Could you arrange every line of text in the data below as a JSON list of strings, one string per line with blank lines dropped, and leave the pictures out of the answer?
Extracted records Block Start
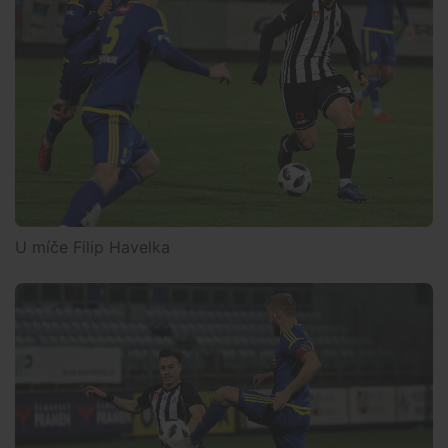
U míče Filip Havelka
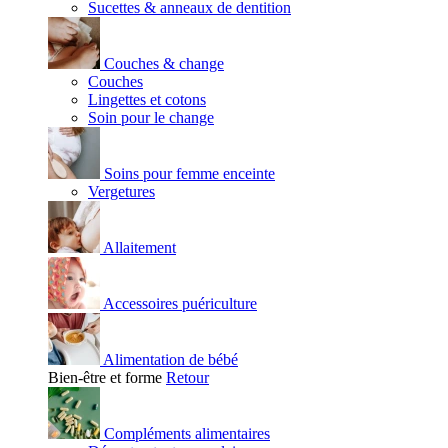
Sucettes & anneaux de dentition
Couches & change
Couches
Lingettes et cotons
Soin pour le change
Soins pour femme enceinte
Vergetures
Allaitement
Accessoires puériculture
Alimentation de bébé
Bien-être et forme
Retour
Compléments alimentaires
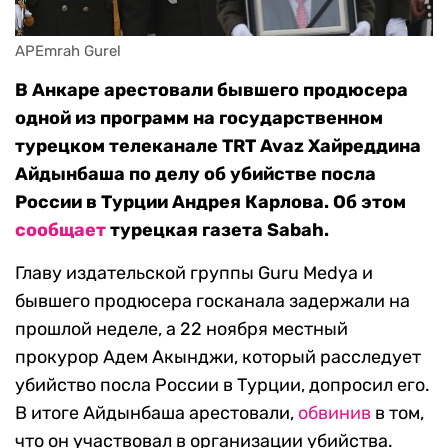
APEmrah Gurel
В Анкаре арестовали бывшего продюсера
одной из программ на государственном
турецком телеканале TRT Avaz Хайреддина
Айдынбаша по делу об убийстве посла
России в Турции Андрея Карлова. Об этом
сообщает
турецкая газета Sabah.
Главу издательской группы Guru Medya и
бывшего продюсера госканала задержали на
прошлой неделе, а 22 ноября местный
прокурор Адем Акынджи, который расследует
убийство посла России в Турции, допросил его.
В итоге Айдынбаша арестовали,
обвинив
в том,
что он участвовал в организации убийства.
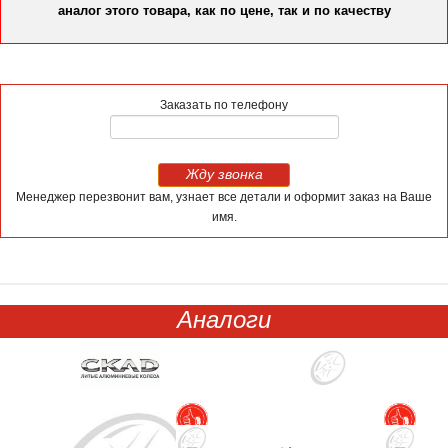
аналог этого товара, как по цене, так и по качеству
Заказать по телефону
Жду звонка
Менеджер перезвонит вам, узнает все детали и оформит заказ на Ваше
имя.
Аналоги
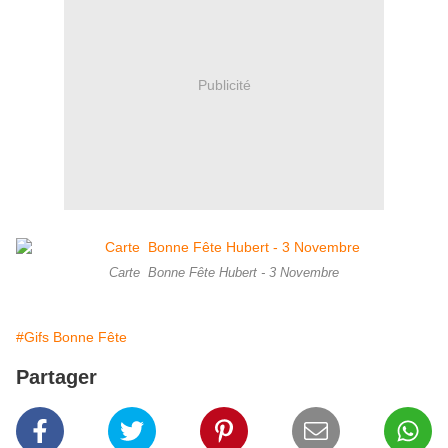
Publicité
Carte Bonne Fête Hubert - 3 Novembre
#Gifs Bonne Fête
Partager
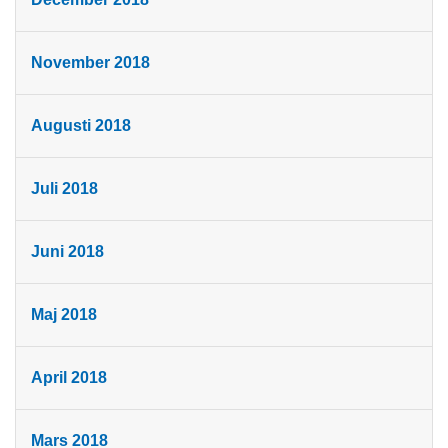
November 2018
Augusti 2018
Juli 2018
Juni 2018
Maj 2018
April 2018
Mars 2018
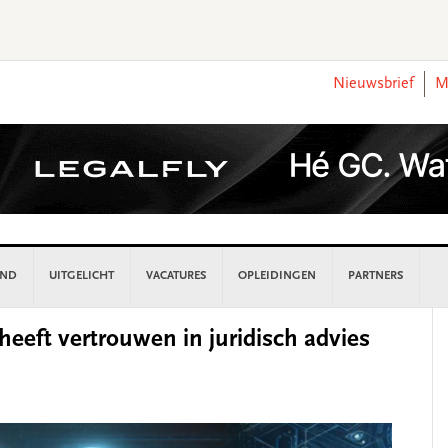
Nieuwsbrief
M
AND
UITGELICHT
VACATURES
OPLEIDINGEN
PARTNERS
P
heeft vertrouwen in juridisch advies
S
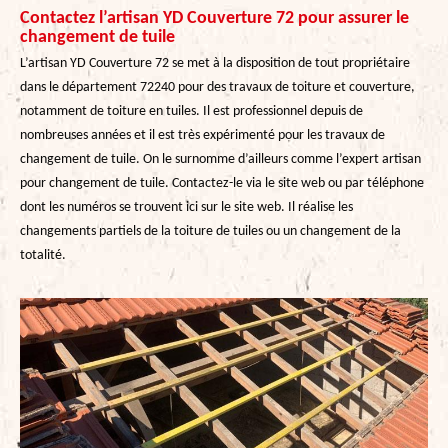
Contactez l’artisan YD Couverture 72 pour assurer le
changement de tuile
L’artisan YD Couverture 72 se met à la disposition de tout propriétaire
dans le département 72240 pour des travaux de toiture et couverture,
notamment de toiture en tuiles. Il est professionnel depuis de
nombreuses années et il est très expérimenté pour les travaux de
changement de tuile. On le surnomme d’ailleurs comme l’expert artisan
pour changement de tuile. Contactez-le via le site web ou par téléphone
dont les numéros se trouvent ici sur le site web. Il réalise les
changements partiels de la toiture de tuiles ou un changement de la
totalité.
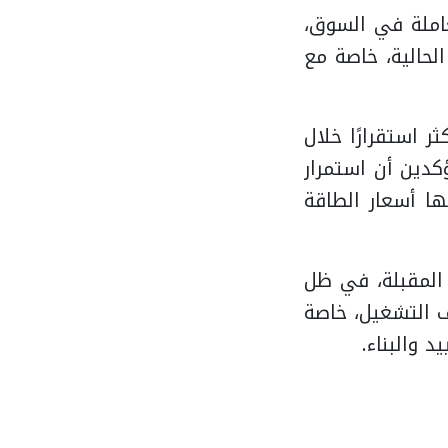
عاملة في السوق،
لحالية، خاصة مع
 استقرارًا خلال
كدين أن استمرار
ها أسعار الطاقة
 المقبلة، في ظل
ف التشغيل، خاصة
 والبناء.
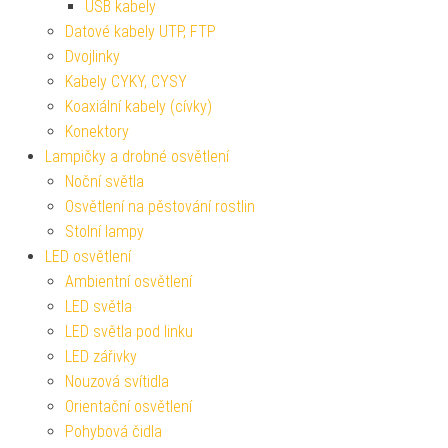
USB kabely
Datové kabely UTP, FTP
Dvojlinky
Kabely CYKY, CYSY
Koaxiální kabely (cívky)
Konektory
Lampičky a drobné osvětlení
Noční světla
Osvětlení na pěstování rostlin
Stolní lampy
LED osvětlení
Ambientní osvětlení
LED světla
LED světla pod linku
LED zářivky
Nouzová svítidla
Orientační osvětlení
Pohybová čidla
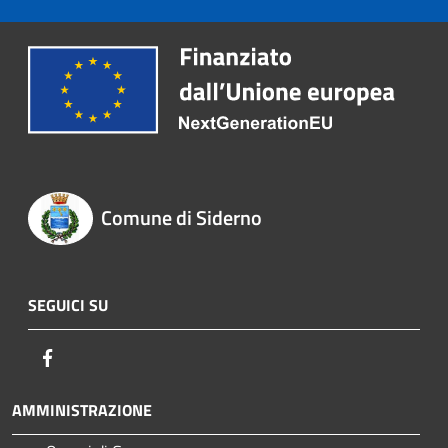
Comune di Siderno
SEGUICI SU
Facebook
AMMINISTRAZIONE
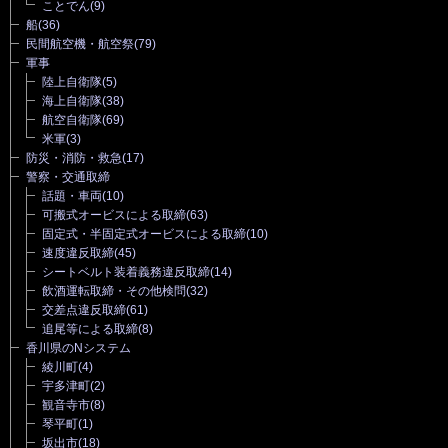
ことでん
(9)
船
(36)
民間航空機・航空祭
(79)
軍事
陸上自衛隊
(5)
海上自衛隊
(38)
航空自衛隊
(69)
米軍
(3)
防災・消防・救急
(17)
警察・交通取締
話題・車両
(10)
可搬式オービスによる取締
(63)
固定式・半固定式オービスによる取締
(10)
速度違反取締
(45)
シートベルト装着義務違反取締
(14)
飲酒運転取締・その他検問
(32)
交差点違反取締
(61)
追尾等による取締
(8)
香川県のNシステム
綾川町
(4)
宇多津町
(2)
観音寺市
(8)
琴平町
(1)
坂出市
(18)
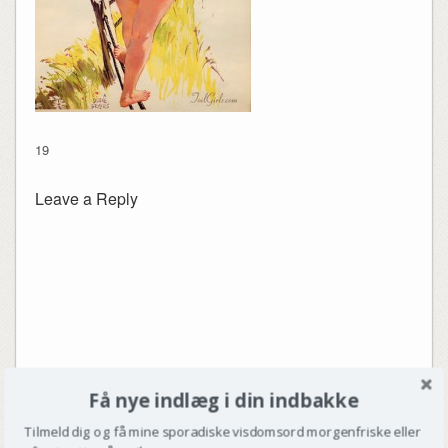
19
Leave a Reply
Få nye indlæg i din indbakke
Tilmeld dig og få mine sporadiske visdomsord morgenfriske eller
Extracted records Block End
» Your response
[
  "U míče Filip Havelka",
  "Sucettes & anneaux de dentition",
  "Couches & change",
  "Couches",
  "Lingettes et cotons",
  "Soin pour le change",
  "Soins pour femme enceinte",
  "Vergetures",
  "Allaitement",
  "Accessoires puériculture",
  "Alimentation de bébé",
  "Bien-être et forme",
  "Retour",
  "Compléments alimentaires",
  "APEmrah Gurel",
  "В Анкаре арестовали бывшего продюсера",
  "одной из программ на государственном",
  "турецком телеканале TRT Avaz Хайреддина",
  "Айдынбаша по делу об убийстве посла",
  "России в Турции Андрея Карлова. Об этом",
  "сообщает",
  "турецкая газета Sabah.",
  "Главу издательской группы Guru Medya и",
  "бывшего продюсера госканала задержали на",
  "прошлой неделе, а 22 ноября местный",
  "прокурор Адем Акынджи, который расследует",
  "убийство посла России в Турции, допросил его.",
  "В итоге Айдынбаша арестовали,",
  "обвинив",
  "в том,",
  "что он участвовал в организации убийства.",
  "аналог этого товара, как по цене, так и по качеству",
  "Заказать по телефону",
  "Жду звонка",
  "Менеджер перезвонит вам, узнает все детали и оформит заказ на Ваше",
  "имя.",
  "Аналоги",
  "Publicité",
  "Carte Bonne Fête Hubert - 3 Novembre",
  "#Gifs Bonne Fête",
  "Partager",
  "November 2018",
  "Augusti 2018",
  "Juli 2018",
  "Juni 2018",
  "Maj 2018",
  "April 2018",
  "Mars 2018",
  "Nieuwsbrief",
  "M",
  "AND",
  "UITGELICHT",
  "VACATURES",
  "OPLEIDINGEN",
  "PARTNERS",
  "P",
  "heeft vertrouwen in juridisch advies",
  "S",
  "Contactez l’artisan YD Couverture 72 pour assurer le",
  "changement de tuile",
  "L’artisan YD Couverture 72 se met à la disposition de tout propriétaire",
  "dans le département 72240 pour des travaux de toiture et couverture,",
  "notamment de toiture en tuiles. Il est professionnel depuis de",
  "nombreuses années et il est très expérimenté pour les travaux de",
  "changement de tuile. On le surnomme d’ailleurs comme l’expert artisan",
  "pour changement de tuile. Contactez-le via le site web ou par téléphone",
  "dont les numéros se trouvent ici sur le site web. Il réalise les",
  "changements partiels de la toiture de tuiles ou un changement de la",
  "totalité.",
  "عاملة في السوق،",
  "لحالية، خاصة مع",
  " استقرارًا خلال",
  "كدين أن استمرار",
  "ها أسعار الطاقة",
  " المقبلة، في ظل",
  "ف التشغيل، خاصة",
  " والبناء.",
  "USB kabely",
  "Datové kabely UTP, FTP",
  "Dvojlinky",
  "Kabely CYKY, CYSY",
  "Koaxiální kabely (cívky)",
  "Konektory",
  "Lampičky a drobné osvětlení",
  "Noční světla",
  "Osvětlení na pěstování rostlin",
  "Stolní lampy",
  "LED osvětlení",
  "Ambientní osvětlení",
  "LED světla",
  "LED světla pod linku",
  "LED zářivky",
  "Nouzová svítidla",
  "Orientační osvětlení",
  "Pohybová čidla",
  "Comune di Siderno",
  "SEGUICI SU",
  "Facebook",
  "AMMINISTRAZIONE",
  "ことでん",
  "(9)",
  "船",
  "(36)",
  "民間航空機・航空祭",
  "(79)",
  "軍事",
  "陸上自衛隊",
  "(5)",
  "海上自衛隊",
  "(38)",
  "航空自衛隊",
  "(69)",
  "米軍",
  "(3)",
  "防災・消防・救急",
  "(17)",
  "警察・交通取締",
  "話題・車両",
  "(10)",
  "可搬式オービスによる取締",
  "(63)",
  "固定式・半固定式オービスによる取締",
  "(10)",
  "速度違反取締",
  "(45)",
  "シートベルト装着義務違反取締",
  "(14)",
  "飲酒運転取締・その他検問",
  "(32)",
  "交差点違反取締",
  "(61)",
  "追尾等による取締",
  "(8)",
  "香川県のNシステム",
  "綾川町",
  "(4)",
  "宇多津町",
  "(2)",
  "観音寺市",
  "(8)",
  "琴平町",
  "(1)",
  "坂出市",
  "(18)",
  "19",
  "Leave a Reply",
  "Få nye indlæg i din indbakke",
  "Tilmeld dig og få mine sporadiske visdomsord morgenfriske eller"
]